Personal letters to legislators can make a differenceŠespecially if they concern an issue current to the legislator's focus or agenda. You can get some hints on what motivates your legislators from various state "intelligence reports."  Since state lawmakers receive hundreds of letters per year, you must differentiate your letter from the rest.  The following are suggestions to keep in mind when writing a legislator.

  1. The letter should be no longer than a page.  If your arguments can not be summarized in a page, attach a summary or set of talking points to the letter.
  2. Summarize your argument and identify the issue in the first sentences.
  3. State your case with a human face. When the message is personal and heartfelt, it is more likely to paint a picture that the legislator can remember and relate to.
  4. Make the letter local. No matter the legislative level, develop facts on the local impact.
  5. If possible, address the original letter to the state Capitol office.  Also send a copy to the legislator's local office.  That office is more likely to know you or your affiliation, and this may improve your ability to have an impact.
  6. Include your address, telephone number and/or cell phone number with the letter.  It not only identifies you as a constituent, but also facilitates any follow-up the staff may want to perform.
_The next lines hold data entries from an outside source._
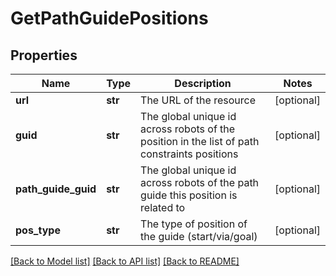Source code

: # GetPathGuidePositions

## Properties
Name | Type | Description | Notes
------------ | ------------- | ------------- | -------------
**url** | **str** | The URL of the resource | [optional] 
**guid** | **str** | The global unique id across robots of the position in the list of path constraints positions | [optional] 
**path_guide_guid** | **str** | The global unique id across robots of the path guide this position is related to | [optional] 
**pos_type** | **str** | The type of position of the guide (start/via/goal) | [optional] 

[[Back to Model list]](../README.md#documentation-for-models) [[Back to API list]](../README.md#documentation-for-api-endpoints) [[Back to README]](../README.md)


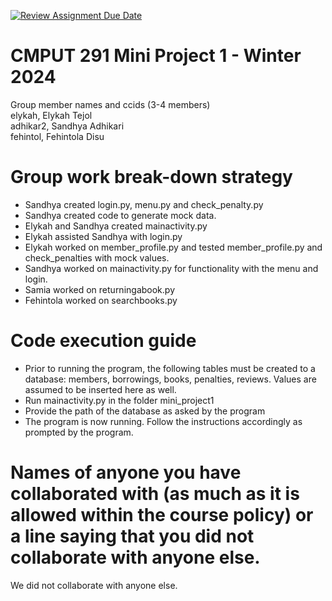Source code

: [![Review Assignment Due Date](https://classroom.github.com/assets/deadline-readme-button-24ddc0f5d75046c5622901739e7c5dd533143b0c8e959d652212380cedb1ea36.svg)](https://classroom.github.com/a/50dc0VUx)
# CMPUT 291 Mini Project 1 - Winter 2024  
Group member names and ccids (3-4 members)  
  elykah, Elykah Tejol  
  adhikar2, Sandhya Adhikari  
  fehintol, Fehintola Disu  

# Group work break-down strategy
- Sandhya created login.py, menu.py and check_penalty.py
- Sandhya created code to generate mock data.
- Elykah and Sandhya created mainactivity.py
- Elykah assisted Sandhya with login.py 
- Elykah worked on member_profile.py and tested member_profile.py and check_penalties with mock values.
- Sandhya worked on mainactivity.py for functionality with the menu and login. 
- Samia worked on returningabook.py
- Fehintola worked on searchbooks.py 

# Code execution guide
- Prior to running the program, the following tables must be created to a database: members, borrowings, books, penalties, reviews. Values are assumed to be inserted here as well.
- Run mainactivity.py in the folder mini_project1 
- Provide the path of the database as asked by the program 
- The program is now running. Follow the instructions accordingly as prompted by the program. 

# Names of anyone you have collaborated with (as much as it is allowed within the course policy) or a line saying that you did not collaborate with anyone else.  
We did not collaborate with anyone else. 
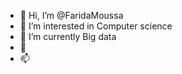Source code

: - 👋 Hi, I’m @FaridaMoussa
- 👀 I’m interested in Computer science
- 🌱 I’m currently Big data
- 💞️
- 📫

<!---
FaridaMoussa/FaridaMoussa is a ✨ special ✨ repository because its `README.md` (this file) appears on your GitHub profile.
You can click the Preview link to take a look at your changes.
--->
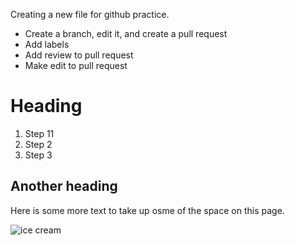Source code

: Creating a new file for github practice. 
- Create a branch, edit it, and create a pull request 
- Add labels
- Add review to pull request
- Make edit to pull request


# Heading
1. Step 11
2. Step 2
3. Step 3

## Another heading
Here is some more text to  take up osme of the space on this page. 

![ice cream](media/ice-cream.jpg)
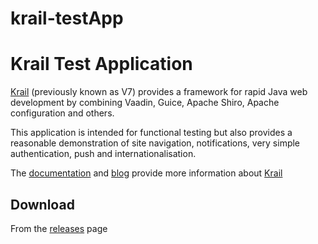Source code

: krail-testApp
=============

# Krail Test Application

[Krail](https://github.com/davidsowerby/krail) (previously known as V7) provides a framework for rapid Java web development by combining Vaadin, Guice, Apache Shiro, Apache configuration and others.

This application is intended for functional testing but also provides a reasonable demonstration of site navigation,  notifications, very simple authentication, push and internationalisation.

The [documentation](https://sites.google.com/site/q3cjava/home) and [blog](http://rndjava.blogspot.co.uk/) provide more information about [Krail](https://github.com/davidsowerby/krail)

## Download

From the [releases](https://github.com/davidsowerby/krail-testApp/releases) page




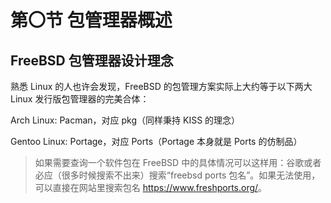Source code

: # 第〇节 包管理器概述

## FreeBSD 包管理器设计理念

熟悉 Linux 的人也许会发现，FreeBSD 的包管理方案实际上大约等于以下两大 Linux 发行版包管理器的完美合体：

Arch Linux: Pacman，对应 pkg（同样秉持 KISS 的理念）

Gentoo Linux: Portage，对应 Ports（Portage 本身就是 Ports 的仿制品）

>如果需要查询一个软件包在 FreeBSD 中的具体情况可以这样用：谷歌或者必应（很多时候搜索不出来）搜索“freebsd  ports 包名”。如果无法使用，可以直接在网站里搜索包名 <https://www.freshports.org/>。
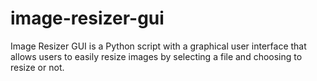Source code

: # image-resizer-gui
Image Resizer GUI is a Python script with a graphical user interface that allows users to easily resize images by selecting a file and choosing to resize or not.
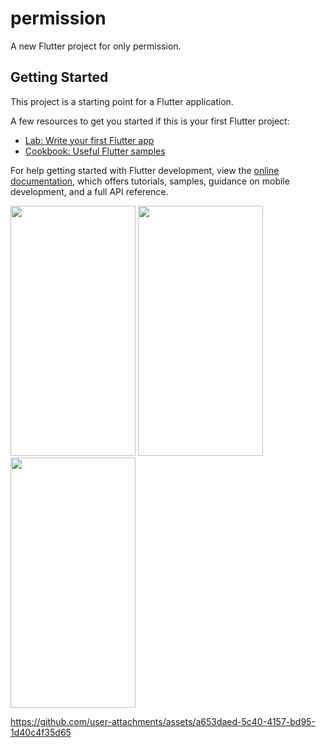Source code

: # permission

A new Flutter project for only permission.

## Getting Started

This project is a starting point for a Flutter application.

A few resources to get you started if this is your first Flutter project:

- [Lab: Write your first Flutter app](https://docs.flutter.dev/get-started/codelab)
- [Cookbook: Useful Flutter samples](https://docs.flutter.dev/cookbook)

For help getting started with Flutter development, view the
[online documentation](https://docs.flutter.dev/), which offers tutorials,
samples, guidance on mobile development, and a full API reference.
<p>



<img src="https://github.com/user-attachments/assets/ef2fdf3c-406e-402c-a7e6-1c1c3d549cdf"  height="400px"  width="200px" />
<img src="https://github.com/user-attachments/assets/bdb71474-28c1-4ea7-a7c5-662ff19d099d"  height="400px"  width="200px" />
<img src="https://github.com/user-attachments/assets/4d218b9c-142c-42bd-b1af-12479097c946"  height="400px"  width="200px" />



https://github.com/user-attachments/assets/a653daed-5c40-4157-bd95-1d40c4f35d65



</p>
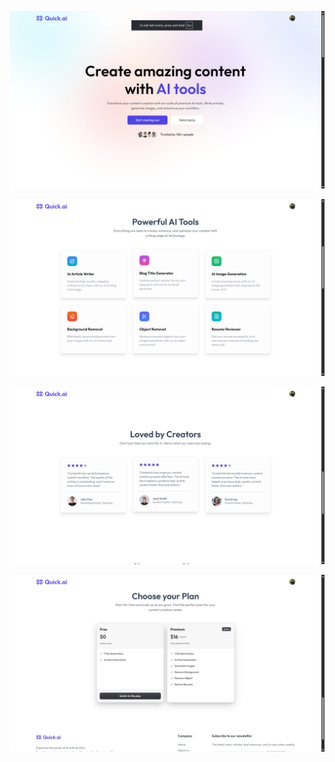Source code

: ![image alt](https://github.com/TanishqSharma22/FlashAi/blob/9b650cd73689a4ca0a59a1ae4c895e5b630e34c1/Screenshot%202025-08-10%20010202.png)

![image alt](https://github.com/TanishqSharma22/FlashAi/blob/e1fd6cf1d8735b35c5ec2f36dae12c6771ba9aad/Screenshot%202025-08-10%20010211.png)

![image alt](https://github.com/TanishqSharma22/FlashAi/blob/75eab40b032d88333549d43151538a62cd8cc2a6/Screenshot%202025-08-10%20010221.png)

![image alt](https://github.com/TanishqSharma22/FlashAi/blob/3735dc7b374c2bb3833cdf216c6b34dad16de6da/Screenshot%202025-08-10%20010238.png)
Telephone Calls May Have Impact  Too!

Many of the suggestions for drafting a letter are equally applicable to calling your legislators.  There are some pointers that can assist in getting your message beyond the receptionist.  They include:

  1. Use the direct-dial number for your legislator.   Directories containing legislator's names and their special or direct-dial phone numbers are usually available.  Special telephone numbers are often kept on file in the association office.
  2. Talk to your legislator directly.  If this is not possible, find out who in his/her office handles the issue.  Talk directly to this person and offer your expertise as a resource.
  3. Take a moment before your call to collect your thoughts and be direct.  Taking time during a call to establish an argument can lose the listener.
  4. Put a human face on the issue.  If at all possible, refer to a local or personal example.  It will carry weight.
  5. Be firm but polite.  Be firm to get past the receptionist; be polite to allow your message to be heard.

In some cases, where there is a short time period, faxes and telegrams to your elected officials may be warranted.  Many of the recommendations for letter writing and telephone calls can be tailored to these two methods of communications.  However, one note of caution: faxes and telegrams should only be used ONLY when the issue is critical and time is of the essence.